DIRECTIONS
Pictures should be left out while the data beneath this task is written out word for word.

Transcribed page contents

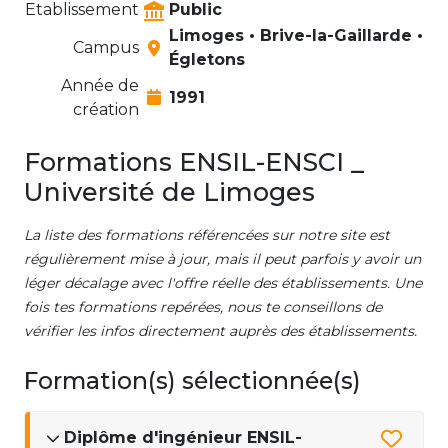
Etablissement
Public
Limoges • Brive-la-Gaillarde •
Campus
Égletons
Année de
1991
création
Formations ENSIL-ENSCI _
Université de Limoges
La liste des formations référencées sur notre site est
régulièrement mise à jour, mais il peut parfois y avoir un
léger décalage avec l'offre réelle des établissements. Une
fois tes formations repérées, nous te conseillons de
vérifier les infos directement auprès des établissements.
Formation(s) sélectionnée(s)
Diplôme d'ingénieur ENSIL-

COMPLETED TASK
Etablissement
Public
Limoges • Brive-la-Gaillarde •
Campus
Égletons
Année de
1991
création
Formations ENSIL-ENSCI _
Université de Limoges
La liste des formations référencées sur notre site est
régulièrement mise à jour, mais il peut parfois y avoir un
léger décalage avec l'offre réelle des établissements. Une
fois tes formations repérées, nous te conseillons de
vérifier les infos directement auprès des établissements.
Formation(s) sélectionnée(s)
Diplôme d'ingénieur ENSIL-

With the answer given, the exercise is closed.